Columns Protests flare up in Kazakhstan according to Aristotelian formula – Unexpected unrest is usually caused by deeper problems

The recent unrest in Central Kazakhstan was triggered by the price of fuel, but that is not the whole story.

Already in ancient times In Greece, it was known: “While unrest may have its roots in small things, it does not really concern such things, but big things.”

This is what he wrote Aristotle In the 300s of BC. The quote is Policyof a work translated by Finnish AM Anttila.

Aristotle’s wisdom indeed takes time. Man does not change. The teachings of the Athens Philosopher can also explain the protests and riots that erupted in early January in Central Asia.

Ever such In the westernmost corner of Kazakhstan, on the shores of the Caspian Sea in the Mangistau region, the deregulation of liquefied petroleum gas prices was heating up.

Almost all Mangistau cars run on a mixture of butane and propane, the price of which has doubled per liter According to Reuters in a few days to 120 tenge, or about 0.24 euros.

Riot police and protesters clashed in the city of Aktobe in Kazakhstan in early January. The image is provided by the Kazakh Ministry of Interior.

The protests flared and expanded according to the Aristotelian formula. The point was protested and then rioted in the major cities of Kazakhstan, Almaty and Nur Sultan, and the price of fuel became one item on a long agenda. Demands increased.

“Frost!” the streets were shouted. “Husband out!”

Protesters referred to Kazakhstan’s old host, a retired dictator Nursultan to Nazarbayev, whose people still believe in pulling strings behind the scenes.

About the whereabouts of “Ukon” is not known, but the people are apparently swarmed by the corrupt power elite of the whole of Kazakhstan. At the gas station, the camel’s back just broke.

So it goes. The last stem can be no matter how delicate.

In the Chilean capital Santiago rage ruptured in late 2019, when the price of a single metro ticket was raised from 800 pesos to 830 pesos. At the exchange rates at the time, the increase was three cents, from 1.01 to 1.04 euros.

First, students took to the streets, as is often the case in protests. As the protests expanded, there were plenty of other potters in the movement. (The banging of boilers is a typical way of demonstrating in Latin America.)

However, attention was eventually drawn to left-wing radicals who set off arson. Santiago subway stations were on fire.

“The last stem can be no matter how thin.”

Chile has been seen as a success story by Latin American standards. It is difficult to say anything universal about the motives for the protest, but it was certainly something other than a mere increase of 30 pesos in the metro ticket – perhaps the standard of living in general, perhaps the inequality experienced by society.

Monetary is very often a trigger for protests.
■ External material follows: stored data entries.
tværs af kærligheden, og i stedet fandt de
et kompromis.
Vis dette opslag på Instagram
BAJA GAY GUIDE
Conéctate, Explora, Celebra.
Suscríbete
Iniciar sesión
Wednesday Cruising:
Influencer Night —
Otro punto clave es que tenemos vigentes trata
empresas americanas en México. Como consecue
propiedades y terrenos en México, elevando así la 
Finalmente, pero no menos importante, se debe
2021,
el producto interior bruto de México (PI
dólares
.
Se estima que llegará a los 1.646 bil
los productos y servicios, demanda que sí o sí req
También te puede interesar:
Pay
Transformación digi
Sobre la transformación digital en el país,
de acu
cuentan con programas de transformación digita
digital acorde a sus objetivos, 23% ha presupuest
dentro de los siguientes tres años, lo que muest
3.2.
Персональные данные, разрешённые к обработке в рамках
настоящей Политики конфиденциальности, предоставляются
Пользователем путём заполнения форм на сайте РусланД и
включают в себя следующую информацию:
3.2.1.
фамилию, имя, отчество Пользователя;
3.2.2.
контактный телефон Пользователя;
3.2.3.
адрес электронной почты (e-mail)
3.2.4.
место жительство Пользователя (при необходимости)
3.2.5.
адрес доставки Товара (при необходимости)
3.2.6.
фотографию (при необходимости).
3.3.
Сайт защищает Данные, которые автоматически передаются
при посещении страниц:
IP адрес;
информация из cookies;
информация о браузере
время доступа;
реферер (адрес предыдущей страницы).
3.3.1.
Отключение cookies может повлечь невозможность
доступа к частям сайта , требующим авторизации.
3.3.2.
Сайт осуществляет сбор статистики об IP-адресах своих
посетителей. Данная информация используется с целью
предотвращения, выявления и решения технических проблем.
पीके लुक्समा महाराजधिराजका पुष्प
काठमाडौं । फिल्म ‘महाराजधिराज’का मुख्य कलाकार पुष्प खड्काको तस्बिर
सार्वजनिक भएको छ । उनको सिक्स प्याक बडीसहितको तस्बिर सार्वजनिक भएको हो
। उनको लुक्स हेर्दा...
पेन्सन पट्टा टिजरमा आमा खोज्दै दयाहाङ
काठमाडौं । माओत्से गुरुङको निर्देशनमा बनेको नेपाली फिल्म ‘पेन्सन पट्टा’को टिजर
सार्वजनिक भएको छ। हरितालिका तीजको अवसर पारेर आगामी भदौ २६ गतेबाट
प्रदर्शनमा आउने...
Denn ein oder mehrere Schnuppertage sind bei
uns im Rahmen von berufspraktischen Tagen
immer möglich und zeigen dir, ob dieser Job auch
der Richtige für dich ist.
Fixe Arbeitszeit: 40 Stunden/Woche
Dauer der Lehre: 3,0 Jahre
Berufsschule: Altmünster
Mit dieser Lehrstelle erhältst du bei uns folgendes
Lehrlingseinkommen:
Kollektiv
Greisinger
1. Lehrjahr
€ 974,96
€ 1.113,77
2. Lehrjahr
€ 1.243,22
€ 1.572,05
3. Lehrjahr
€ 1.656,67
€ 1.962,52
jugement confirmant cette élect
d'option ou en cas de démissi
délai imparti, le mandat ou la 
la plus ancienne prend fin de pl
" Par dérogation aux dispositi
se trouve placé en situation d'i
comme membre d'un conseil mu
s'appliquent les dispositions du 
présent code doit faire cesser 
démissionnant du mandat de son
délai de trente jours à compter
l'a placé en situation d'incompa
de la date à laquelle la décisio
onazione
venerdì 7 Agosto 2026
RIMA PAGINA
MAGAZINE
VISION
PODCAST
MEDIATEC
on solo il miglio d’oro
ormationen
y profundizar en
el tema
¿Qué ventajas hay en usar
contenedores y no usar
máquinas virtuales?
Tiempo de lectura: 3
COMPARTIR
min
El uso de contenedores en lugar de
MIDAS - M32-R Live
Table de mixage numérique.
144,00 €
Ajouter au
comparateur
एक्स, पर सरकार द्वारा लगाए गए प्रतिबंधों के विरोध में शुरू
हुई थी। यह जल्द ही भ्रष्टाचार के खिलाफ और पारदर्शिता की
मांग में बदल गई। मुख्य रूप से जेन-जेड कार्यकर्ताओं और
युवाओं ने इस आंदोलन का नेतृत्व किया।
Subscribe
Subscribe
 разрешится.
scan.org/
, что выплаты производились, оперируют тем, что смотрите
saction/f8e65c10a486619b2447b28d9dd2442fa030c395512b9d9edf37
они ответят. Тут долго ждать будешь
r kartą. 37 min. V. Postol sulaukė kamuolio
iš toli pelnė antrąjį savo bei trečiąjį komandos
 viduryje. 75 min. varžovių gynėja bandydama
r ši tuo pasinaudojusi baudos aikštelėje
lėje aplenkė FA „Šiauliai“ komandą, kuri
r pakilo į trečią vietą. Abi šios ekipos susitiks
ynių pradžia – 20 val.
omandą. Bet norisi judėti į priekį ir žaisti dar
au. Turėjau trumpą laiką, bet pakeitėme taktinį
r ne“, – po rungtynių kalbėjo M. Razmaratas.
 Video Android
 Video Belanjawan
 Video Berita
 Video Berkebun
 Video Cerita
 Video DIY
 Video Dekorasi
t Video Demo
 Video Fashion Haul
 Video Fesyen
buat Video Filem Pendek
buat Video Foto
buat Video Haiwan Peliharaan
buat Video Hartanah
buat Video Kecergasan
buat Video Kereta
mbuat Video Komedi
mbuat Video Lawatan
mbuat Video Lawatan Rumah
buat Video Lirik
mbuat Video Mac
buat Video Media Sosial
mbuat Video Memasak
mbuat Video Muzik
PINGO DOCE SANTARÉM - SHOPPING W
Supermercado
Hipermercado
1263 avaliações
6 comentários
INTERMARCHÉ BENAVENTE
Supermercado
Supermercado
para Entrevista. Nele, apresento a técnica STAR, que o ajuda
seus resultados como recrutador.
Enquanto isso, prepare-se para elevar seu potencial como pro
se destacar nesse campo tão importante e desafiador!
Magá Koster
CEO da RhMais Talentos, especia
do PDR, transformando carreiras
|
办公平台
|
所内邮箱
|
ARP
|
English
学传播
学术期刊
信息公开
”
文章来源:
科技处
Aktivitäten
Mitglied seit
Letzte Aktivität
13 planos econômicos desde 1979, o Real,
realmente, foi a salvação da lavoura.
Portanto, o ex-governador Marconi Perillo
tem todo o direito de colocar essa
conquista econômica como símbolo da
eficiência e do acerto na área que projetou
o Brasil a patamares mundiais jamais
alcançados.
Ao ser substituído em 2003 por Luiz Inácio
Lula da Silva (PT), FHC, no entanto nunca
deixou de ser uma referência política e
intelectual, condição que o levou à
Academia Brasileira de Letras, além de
The authorities always play with fire when they abolish subsidies or deregulate prices.

In Egypt, for example, bread riots have erupted repeatedly over the decades as the government has dared to disrupt state subsidies.

However, the driving force behind a protest is almost always some wider grievance.

Recent history the most famous trigger was an unemployed Tunisian who traded vegetables Mohammed Bouazizin the arson attack in December 2010. Not only did he suffer from poverty but was deeply frustrated by the bribes that police repeatedly suffered.

Bouaziz’s actions had dire consequences. Tunisia launched an entire Arab Spring, a protest movement sweeping over the Arab world, which at its worst led to atrocities like the Syrian war.

There were, of course, greater forces in the background than the solidarity known only to the market trader Bouaziz. The Arab Spring opposed autocracy, corruption, invisibility and unemployment.

Public there is really only one way to prevent dissatisfaction: keeping the people happy. The idea is a perimeter conclusion, the implementation of which is easier said than done.

Aristotle already knew: “Citizenship based on the middle class is closer to democracy than rarity, and it is the most stable of these forms of government.”